El Gabinete de la Presidenta de la Comunidad de Madrid ha respondido a las reivindicaciones que allí trasladó un millar de usuarios del centro de mayores «enjaulado» de la calle Humanes de Parla, por motivos de seguridad.
Estos usuarios remitieron una carta donde exponían problemas de seguridad. La principal derivaba de que la totalidad de las ventanas de las plantas tenían rejas, además de adolecer de escasa ventilación todo el recinto.
Un grupo de usuarios remitió esta misiva en la que exponía que, en caso de incendio, cuando llegasen los bomberos «ya no quedaría nadie».
«El enrejado de las ventanas responde a motivos de seguridad y para evitar robos. No obstante, el centro cuenta con un cuidadoso y detallado plan de autoprotección que facilitaría su correcta evacuación en caso de emergencia»

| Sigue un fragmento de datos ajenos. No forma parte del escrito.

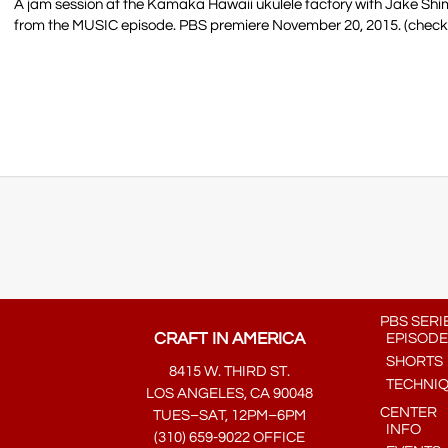
A jam session at the Kamaka Hawaii ukulele factory with Jake S
from the MUSIC episode. PBS premiere November 20, 2015. (check lo
PBS SERI
CRAFT IN AMERICA
EPISODE
SHORTS
8415 W. THIRD ST.
TECHNI
LOS ANGELES, CA 90048
CENTER
TUES–SAT, 12PM–6PM
INFO
(310) 659-9022 OFFICE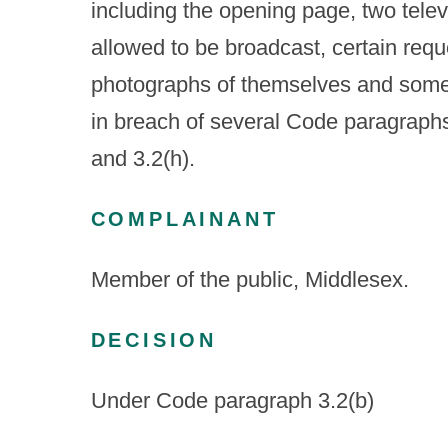
including the opening page, two tele
allowed to be broadcast, certain reques
photographs of themselves and some
in breach of several Code paragraphs i
and 3.2(h).
COMPLAINANT
Member of the public, Middlesex.
DECISION
Under Code paragraph 3.2(b)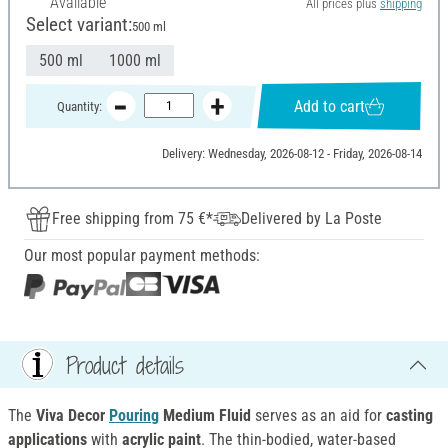
Available
All prices plus
shipping
Select variant:
500 ml
500 ml
1000 ml
Add to cart
Quantity:
Delivery: Wednesday, 2026-08-12 - Friday, 2026-08-14
Free shipping from 75 €*
Delivered by La Poste
Our most popular payment methods:
Product details
The
Viva Decor
Pouring
Medium Fluid
serves as an aid for
casting
applications
with
acrylic paint
. The thin-bodied, water-based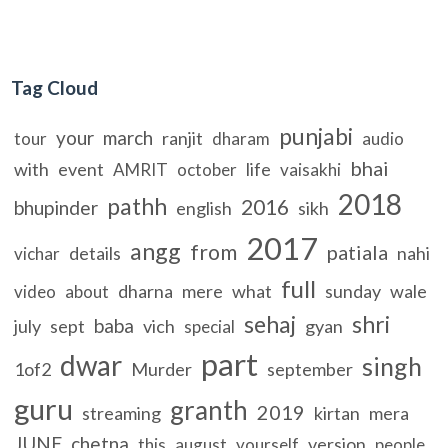
Tag Cloud
punjabi
your
march
ranjit
tour
dharam
audio
bhai
with
event
life
AMRIT
october
vaisakhi
2018
pathh
2016
bhupinder
english
sikh
2017
angg
from
patiala
details
nahi
vichar
full
dharna
mere
what
sunday
wale
video
about
sehaj
shri
baba
july
sept
vich
gyan
special
part
dwar
singh
1of2
Murder
september
guru
granth
2019
streaming
kirtan
mera
JUNE
chetna
version
this
august
yourself
people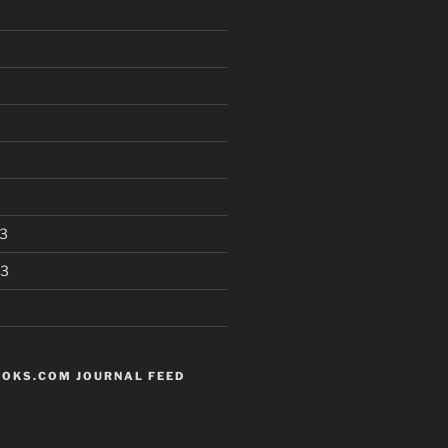
3
13
OKS.COM JOURNAL FEED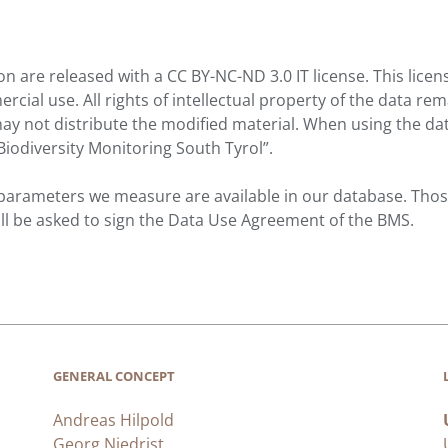
on are released with a CC BY-NC-ND 3.0 IT license. This licen
ial use. All rights of intellectual property of the data rem
ay not distribute the modified material. When using the da
Biodiversity Monitoring South Tyrol”.
 parameters we measure are available in our database. Those
ill be asked to sign the Data Use Agreement of the BMS.
GENERAL CONCEPT
Andreas Hilpold
Georg Niedrist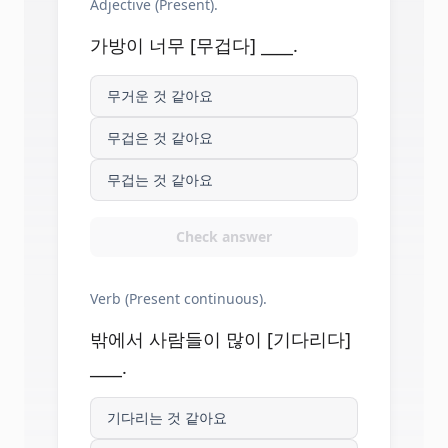
Adjective (Present).
가방이 너무 [무겁다] ____.
무거운 것 같아요
무겁은 것 같아요
무겁는 것 같아요
Check answer
Verb (Present continuous).
밖에서 사람들이 많이 [기다리다]
____.
기다리는 것 같아요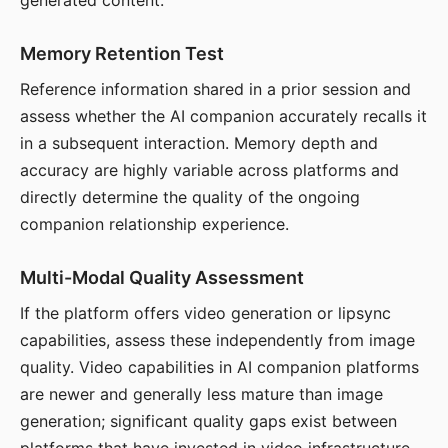
generated content.
Memory Retention Test
Reference information shared in a prior session and
assess whether the AI companion accurately recalls it
in a subsequent interaction. Memory depth and
accuracy are highly variable across platforms and
directly determine the quality of the ongoing
companion relationship experience.
Multi-Modal Quality Assessment
If the platform offers video generation or lipsync
capabilities, assess these independently from image
quality. Video capabilities in AI companion platforms
are newer and generally less mature than image
generation; significant quality gaps exist between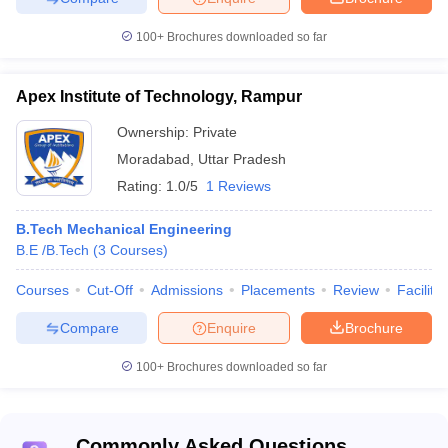
the
2020
Fee
Rank
basis
College
Rank
100+
Brochures downloaded so far
JEE
Indian
Advanced
Apex Institute of Technology, Rampur
Institute of
Rs. 8
CEED
Technology
4
AAAAA
31
Ownership:
Private
GATE
Kanpur
Lakh
CAT
Moradabad
,
Uttar Pradesh
JAM
Rating:
1.0/5
1 Reviews
Indian
B.Tech Mechanical Engineering
Institute of
B.E /B.Tech
(
3
Courses
)
Technology
JEE
Rs.
Banaras
11
AAAA+
Advanced
8.28
Courses
Cut-Off
Admissions
Placements
Review
Facilitie
Hindu
GATE
Lakh
University
Compare
Enquire
Brochure
Varanasi
100+
Brochures downloaded so far
Amity
University,
Rs. 
32
-
-
Noida
Lakh
Commonly Asked Questions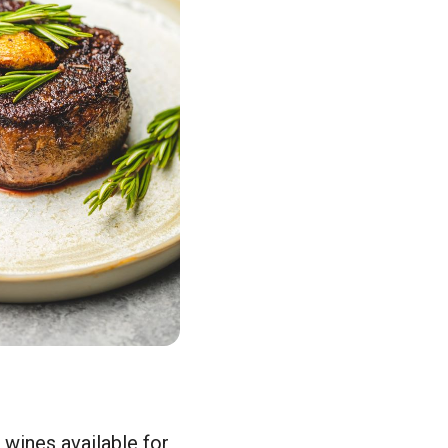
 wines available for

AMAS de la Comunidad de Madrid
Desde la Agencia Madrileña de Atención Social (AMAS) -que gestiona el centro- han trasladado ya respuesta a Presidencia. Así, el enrejado «de las ventanas responde a motivos de seguridad y para evitar robos».
No obstante, precisa que el centro «cuenta con un cuidadoso y detallado plan de autoprotección que facilitaría su correcta evacuación en caso de emergencia».
En cuanto al sistema de ventilación, la carta -a la que ha tenido acceso Noticias para Municipios– expresa que el centro «dispone de un sistema de ventilación adecuado».
Consternación entre los usuarios
Desde el colectivo que promovió la recogida de firmas, se han mostrado consternados con la respuesta. «Vienen a decir que está todo bien y que no van a hacer nada», ha explicado a Noticias para Municipios un portavoz, Víctor López.

«Dicen que las rejas están por seguridad, pero las vidas son más importantes», se lamenta.
«Nos sentimos dolidos porque el centro no reúne las condiciones: somos 9.000 socios y no tiene instalaciones para toda la gente», esgrime. Tras ello, afea a la Comunidad de instalarse en el «todo es mío» y «no cambio nada». «Solo pedimos una cosa justa», zanja.
Otras quejas en el centro de mayores
Otra de la queja de los usuarios eran las tuberías a baja altura de la planta semisótano. Desde la Comunidad se apunta a que son tuberías de aguas pluviales (no fecales). Y explica que se tuvieron que instalar «para evitar inundaciones», que en otro tiempo eran «frecuentes».
Lo único que reconoce la Comunidad es que «no pueden atender, en su totalidad, a la altísima demanda de participación en algunas actividades», sobre todo, en gimnasia. Ante ello, la solución que propone es realizar un «estudio de viabilidad con la intención de que puedan participar más socios».

Pese a todo, desde la Comunidad han precisado que «se va a reevaluar la posibilidad de llevar a cabo algunas acciones que optimizarían la vida del centro». Así ha ocurrido -recuerdan- con medidas como la instalación del nuevo ascensor, las placas solares o el nuevo sistema de calefacción.
Por último, adelanta que hay un procedimiento abierto para reabrir la cafetería, que podría hacerlo, «si no hay ningún contratiempo», en dos meses.
Las tuberías pluviales de la planta semisótano se colocaron para evitar inundaciones que registraba el centro
Por su lado, fuentes del Ayuntamiento de Parla expresaron su desconfianza ante los estudios que iba a llevar a cabo la Administración regional sobre la seguridad del centro.
«Dados los constantes incumplimientos de compromisos de la Comunidad de Madrid para con Parla, hasta que no veamos resultados no terminamos de creerlo», afirmaron.